12. The Division Bench of Calcutta High Court presided by the Hon'ble Chief Justice Shri S.S. Nijjar and Justice Shri Pinaki Chandra Ghose (as their Lordships then were) in Association for Protection of Democratic Rights Vs. The State of West Bengal and Ors (A.S.T. No. 205/2007) followed the aforesaid judgments of Supreme Court and opined that the High Court in exercise of power under Article 226 of the Constitution can do complete justice between the parties. This Court followed the said view in AIR 2016 MP 86/2016 (1) MPLJ 474 [Little Angels Shiksha Samiti vs. State of M.P.]

13. In Badri Nath (supra), it was held that in exercise of power under Article 226 of the Constitution, the High Court can issue mandamus or orders to compel the performance in a proper and lawful manner by the Government Authority. Where the Government Authorities have failed to act in a proper manner, the Court itself can pass appropriate order which the Government or public authority should have passed if they would have acted in accordance with law.

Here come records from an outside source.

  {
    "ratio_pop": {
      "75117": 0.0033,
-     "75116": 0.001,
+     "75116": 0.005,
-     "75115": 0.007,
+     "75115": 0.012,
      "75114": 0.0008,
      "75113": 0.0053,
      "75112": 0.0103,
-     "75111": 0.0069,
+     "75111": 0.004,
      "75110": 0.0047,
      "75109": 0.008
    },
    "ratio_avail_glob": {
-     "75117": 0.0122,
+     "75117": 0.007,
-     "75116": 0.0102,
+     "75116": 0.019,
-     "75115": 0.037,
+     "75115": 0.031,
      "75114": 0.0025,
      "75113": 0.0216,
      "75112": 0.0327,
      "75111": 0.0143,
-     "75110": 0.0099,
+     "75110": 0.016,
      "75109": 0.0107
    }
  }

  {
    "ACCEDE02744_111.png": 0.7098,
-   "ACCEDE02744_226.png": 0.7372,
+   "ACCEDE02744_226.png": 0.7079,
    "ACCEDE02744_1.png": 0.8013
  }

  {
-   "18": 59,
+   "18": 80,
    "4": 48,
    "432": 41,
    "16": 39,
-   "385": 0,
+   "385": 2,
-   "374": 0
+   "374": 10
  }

14. In the considered opinion of this Court, since the petitioner was ultimately selected pursuant to the same selection, in all fairness, his appointment order should have been issued from the date his juniors were appointed on 16.08.2011. The respondents have clearly erred in depriving the petitioner from the fruits of appointment w.e.f. 16.08.2011.

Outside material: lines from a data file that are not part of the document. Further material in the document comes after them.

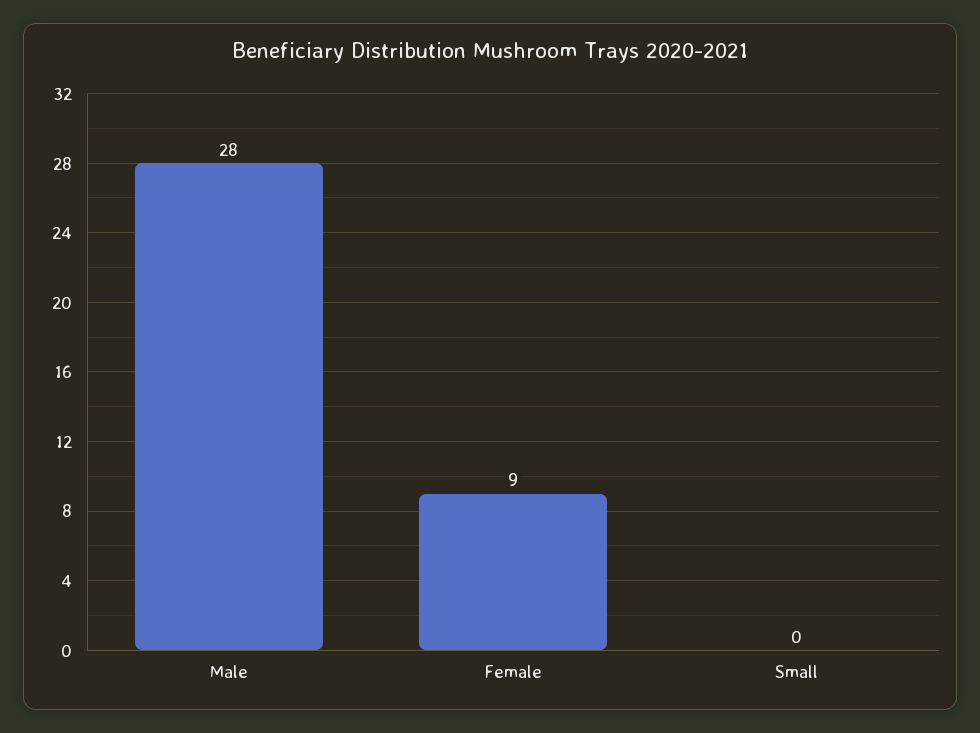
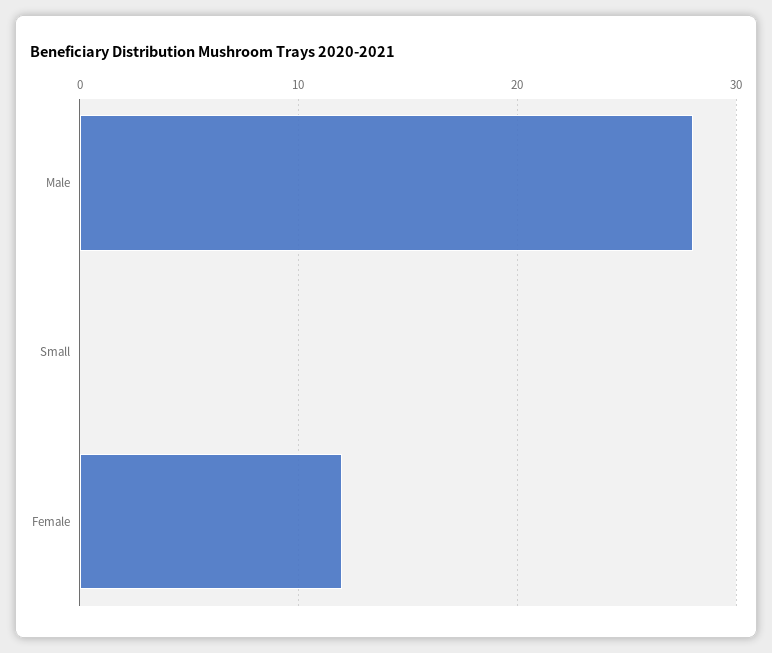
  {
    "Male": 28,
-   "Female": 9,
+   "Female": 12,
    "Small": 0
  }

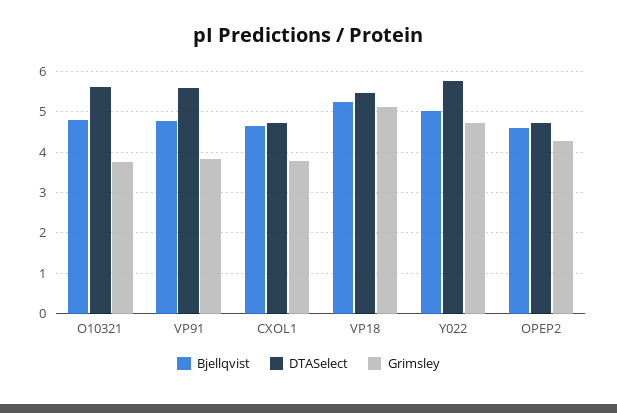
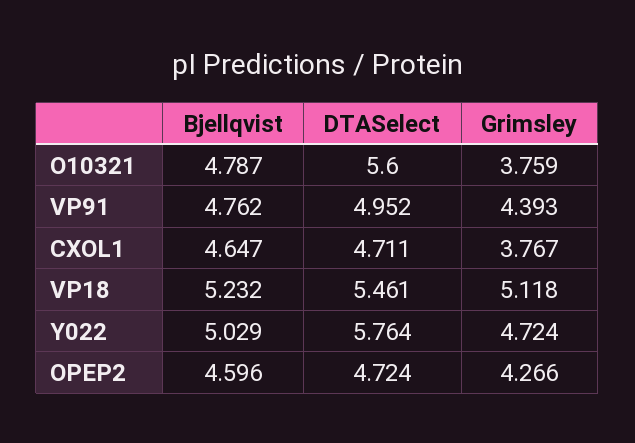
  {
    "Bjellqvist": {
      "O10321": 4.787,
      "VP91": 4.762,
      "CXOL1": 4.647,
      "VP18": 5.232,
      "Y022": 5.029,
      "OPEP2": 4.596
    },
    "DTASelect": {
      "O10321": 5.6,
-     "VP91": 5.6,
+     "VP91": 4.952,
      "CXOL1": 4.711,
      "VP18": 5.461,
      "Y022": 5.764,
      "OPEP2": 4.724
    },
    "Grimsley": {
      "O10321": 3.759,
-     "VP91": 3.8,
+     "VP91": 4.393,
      "CXOL1": 3.767,
      "VP18": 5.118,
      "Y022": 4.724,
      "OPEP2": 4.266
    }
  }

15. Accordingly, the respondents are required to treat the petitioner's appointment w.e.f. 16.08.2011. The respondents are also required to grant appropriate seniority to the petitioner from the said date. The respondents shall fix inter se seniority of petitioner and his batchments by passing appropriate order. The department may fix seniority in accordance with Rule 12 of the M.P. Civil Services (General Condition of Services) Rules, 1961.

16. So far the question of backwages is concerned, it is clear that the petitioner has not performed his duties during this period. Reliance is placed on two judgments of this Court, which are related with promotion. In the opinion of this Court, the respondents have committed an error in not appointing petitioner from back date, but all the same, the petitioner has not rendered the services during the said period. Hence, I am not inclined to grant backwages to the petitioner from the date of his ante dated appointment. However, respondents shall fix the pay of the petitioner on notional basis w.e.f. 16.08.2011 and grant him same benefit notionally which he would have earned had he been appointed since 16.08.2011. This entire exercise shall be completed within 60 days from the date of production of copy of this order.

17. Petition is allowed to the extent indicated hereinabove.